Extract →
16. The method of claim 15, wherein the centrifugal pump includes at least one of a mixed flow impeller, a radial flow impeller, and a helicoaxial impeller.

17. The method of claim 15, the debris removal tool further comprising: a first shaft rotatably coupled to the motor at a first end and rotatably coupled to the centrifugal pump at a second end; a second shaft rotatably coupled to the first shaft, wherein the first shaft passes through the centrifugal pump and is coupled to a first end of the gearbox; and a third shaft coupled to a second end of the gear box at a first end and to a milling bit at a second end.

18. The method of claim 19, wherein the gearbox causes the third shaft and the pass-through milling bit to rotate at a lower speed and higher torque than the first shaft and the second shaft.

19. The method of claim 15, wherein the centrifugal pump is an electrical submersible pump.

20. The method of claim 15, further comprising a flow control mechanism coupled to the centrifugal pump.

Description

BRIEF DESCRIPTION OF THE DRAWINGS

[0016] The embodiments of the present invention are illustrated by way of example, and not by way of limitation, in the figures of the accompanying drawings and in which like reference numerals refer to similar elements. The disclosure is best understood from the following detailed description when read with the accompanying figures. It is emphasized that, in accordance with standard practice in the industry, various features are not drawn to scale. In fact, the dimensions of various features may be arbitrarily increased or reduced for clarity of discussion.

[0017] FIG. 1 is a schematic illustration of an example system for lifting well fluid to the surface.

[0018] FIG. 2 is a schematic illustration of an example debris removal tool.

[0019] FIG. 3 is a schematic illustration of an example flow control mechanism for a debris removal tool.

[0020] FIG. 4 is a schematic illustration of another example flow control mechanism for a debris removal tool.

[0021] FIG. 5 is a schematic illustration of another example flow control mechanism for a debris removal tool.

[0022] FIG. 6 is a flow chart of an example method for performing debris removal.

[0023] FIG. 7 is schematic illustration of another example debris removal tool.

Data for this task →
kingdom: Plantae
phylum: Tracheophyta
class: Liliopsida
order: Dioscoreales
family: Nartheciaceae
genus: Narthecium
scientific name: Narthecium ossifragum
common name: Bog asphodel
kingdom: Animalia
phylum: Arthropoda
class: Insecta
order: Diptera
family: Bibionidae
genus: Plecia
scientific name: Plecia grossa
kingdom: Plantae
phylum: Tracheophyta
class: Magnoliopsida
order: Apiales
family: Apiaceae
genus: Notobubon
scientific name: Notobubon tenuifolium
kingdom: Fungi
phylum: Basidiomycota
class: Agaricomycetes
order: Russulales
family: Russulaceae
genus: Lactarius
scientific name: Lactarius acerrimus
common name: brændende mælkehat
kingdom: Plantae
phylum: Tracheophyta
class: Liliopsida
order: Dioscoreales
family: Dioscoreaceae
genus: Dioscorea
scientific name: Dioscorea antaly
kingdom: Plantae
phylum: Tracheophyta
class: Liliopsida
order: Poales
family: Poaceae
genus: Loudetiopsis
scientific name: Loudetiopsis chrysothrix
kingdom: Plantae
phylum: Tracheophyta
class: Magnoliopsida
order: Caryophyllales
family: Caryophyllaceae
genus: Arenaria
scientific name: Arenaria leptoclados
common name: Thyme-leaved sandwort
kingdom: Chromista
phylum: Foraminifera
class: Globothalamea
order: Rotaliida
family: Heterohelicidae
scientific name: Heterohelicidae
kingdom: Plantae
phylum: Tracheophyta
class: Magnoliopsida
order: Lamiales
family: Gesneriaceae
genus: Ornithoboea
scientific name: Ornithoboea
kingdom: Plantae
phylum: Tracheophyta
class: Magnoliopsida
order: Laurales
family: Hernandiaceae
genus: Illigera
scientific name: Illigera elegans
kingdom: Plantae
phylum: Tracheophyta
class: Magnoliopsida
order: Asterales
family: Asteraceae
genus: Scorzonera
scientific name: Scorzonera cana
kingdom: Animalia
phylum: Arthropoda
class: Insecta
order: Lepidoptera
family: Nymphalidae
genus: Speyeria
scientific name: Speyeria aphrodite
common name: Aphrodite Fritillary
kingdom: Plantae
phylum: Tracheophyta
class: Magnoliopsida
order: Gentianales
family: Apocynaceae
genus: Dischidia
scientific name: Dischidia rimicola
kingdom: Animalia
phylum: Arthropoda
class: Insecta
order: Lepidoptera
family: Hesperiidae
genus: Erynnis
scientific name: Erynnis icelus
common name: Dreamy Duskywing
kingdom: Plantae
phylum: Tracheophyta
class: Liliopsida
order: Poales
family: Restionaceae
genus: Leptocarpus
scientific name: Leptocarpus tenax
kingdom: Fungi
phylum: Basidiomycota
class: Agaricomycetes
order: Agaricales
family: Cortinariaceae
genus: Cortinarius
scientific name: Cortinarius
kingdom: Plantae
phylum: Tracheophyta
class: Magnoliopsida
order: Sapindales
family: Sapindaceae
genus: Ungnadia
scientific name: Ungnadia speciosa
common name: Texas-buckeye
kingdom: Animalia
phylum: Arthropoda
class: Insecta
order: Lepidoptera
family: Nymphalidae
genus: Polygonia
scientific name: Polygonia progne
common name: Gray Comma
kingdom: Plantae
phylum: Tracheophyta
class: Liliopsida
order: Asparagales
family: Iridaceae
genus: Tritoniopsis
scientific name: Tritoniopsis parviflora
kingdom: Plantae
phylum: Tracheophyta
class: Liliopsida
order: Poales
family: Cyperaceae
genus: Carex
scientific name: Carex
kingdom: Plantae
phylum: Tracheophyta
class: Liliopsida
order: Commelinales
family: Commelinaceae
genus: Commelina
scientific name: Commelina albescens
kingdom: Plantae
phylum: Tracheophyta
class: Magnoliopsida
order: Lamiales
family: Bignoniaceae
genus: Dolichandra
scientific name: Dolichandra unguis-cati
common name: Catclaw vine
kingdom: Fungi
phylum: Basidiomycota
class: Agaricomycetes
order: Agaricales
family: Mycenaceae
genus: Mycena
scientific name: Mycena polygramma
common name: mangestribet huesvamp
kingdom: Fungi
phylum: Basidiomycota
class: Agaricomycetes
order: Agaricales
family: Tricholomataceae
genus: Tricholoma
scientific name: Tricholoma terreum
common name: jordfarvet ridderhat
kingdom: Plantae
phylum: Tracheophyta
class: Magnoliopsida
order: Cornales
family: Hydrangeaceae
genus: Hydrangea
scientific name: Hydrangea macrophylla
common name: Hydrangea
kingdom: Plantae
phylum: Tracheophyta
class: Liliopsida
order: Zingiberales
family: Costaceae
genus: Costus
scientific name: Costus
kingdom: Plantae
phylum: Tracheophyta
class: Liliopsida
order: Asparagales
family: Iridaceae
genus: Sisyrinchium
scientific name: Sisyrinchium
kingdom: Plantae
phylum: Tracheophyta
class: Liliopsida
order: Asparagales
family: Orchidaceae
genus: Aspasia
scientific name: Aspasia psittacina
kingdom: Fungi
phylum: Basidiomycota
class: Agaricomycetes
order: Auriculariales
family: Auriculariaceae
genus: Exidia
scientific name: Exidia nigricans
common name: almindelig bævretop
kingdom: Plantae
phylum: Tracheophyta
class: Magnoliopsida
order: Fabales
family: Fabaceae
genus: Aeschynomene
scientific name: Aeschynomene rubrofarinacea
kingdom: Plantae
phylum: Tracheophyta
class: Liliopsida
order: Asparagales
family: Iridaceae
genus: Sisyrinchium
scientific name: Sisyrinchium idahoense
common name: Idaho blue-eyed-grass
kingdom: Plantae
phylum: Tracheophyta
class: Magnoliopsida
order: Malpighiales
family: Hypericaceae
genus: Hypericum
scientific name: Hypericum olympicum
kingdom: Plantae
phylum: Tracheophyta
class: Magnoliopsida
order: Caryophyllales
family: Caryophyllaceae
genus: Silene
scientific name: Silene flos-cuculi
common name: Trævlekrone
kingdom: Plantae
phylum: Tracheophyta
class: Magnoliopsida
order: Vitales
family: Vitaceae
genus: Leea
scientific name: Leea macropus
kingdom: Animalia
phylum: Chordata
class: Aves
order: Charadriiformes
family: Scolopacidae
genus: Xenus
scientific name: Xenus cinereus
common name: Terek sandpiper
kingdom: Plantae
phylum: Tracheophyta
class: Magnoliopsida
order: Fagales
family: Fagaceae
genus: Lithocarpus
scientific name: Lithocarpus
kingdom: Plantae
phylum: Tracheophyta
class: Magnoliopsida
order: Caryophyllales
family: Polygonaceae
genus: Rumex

To do →
(1) Which impeller types does the patent extract list as options for the centrifugal pump?
(2) Please render the stretch of rows from the first row through the line that contains "phylum: Foraminifera" as a JSON list of strings, one string per line, leaving out blank lines.

Solution set →
(1)
- Mixed flow impeller
- Radial flow impeller
- Helicoaxial impeller

(2)
[
  "kingdom: Plantae",
  "phylum: Tracheophyta",
  "class: Liliopsida",
  "order: Dioscoreales",
  "family: Nartheciaceae",
  "genus: Narthecium",
  "scientific name: Narthecium ossifragum",
  "common name: Bog asphodel",
  "kingdom: Animalia",
  "phylum: Arthropoda",
  "class: Insecta",
  "order: Diptera",
  "family: Bibionidae",
  "genus: Plecia",
  "scientific name: Plecia grossa",
  "kingdom: Plantae",
  "phylum: Tracheophyta",
  "class: Magnoliopsida",
  "order: Apiales",
  "family: Apiaceae",
  "genus: Notobubon",
  "scientific name: Notobubon tenuifolium",
  "kingdom: Fungi",
  "phylum: Basidiomycota",
  "class: Agaricomycetes",
  "order: Russulales",
  "family: Russulaceae",
  "genus: Lactarius",
  "scientific name: Lactarius acerrimus",
  "common name: brændende mælkehat",
  "kingdom: Plantae",
  "phylum: Tracheophyta",
  "class: Liliopsida",
  "order: Dioscoreales",
  "family: Dioscoreaceae",
  "genus: Dioscorea",
  "scientific name: Dioscorea antaly",
  "kingdom: Plantae",
  "phylum: Tracheophyta",
  "class: Liliopsida",
  "order: Poales",
  "family: Poaceae",
  "genus: Loudetiopsis",
  "scientific name: Loudetiopsis chrysothrix",
  "kingdom: Plantae",
  "phylum: Tracheophyta",
  "class: Magnoliopsida",
  "order: Caryophyllales",
  "family: Caryophyllaceae",
  "genus: Arenaria",
  "scientific name: Arenaria leptoclados",
  "common name: Thyme-leaved sandwort",
  "kingdom: Chromista",
  "phylum: Foraminifera"
]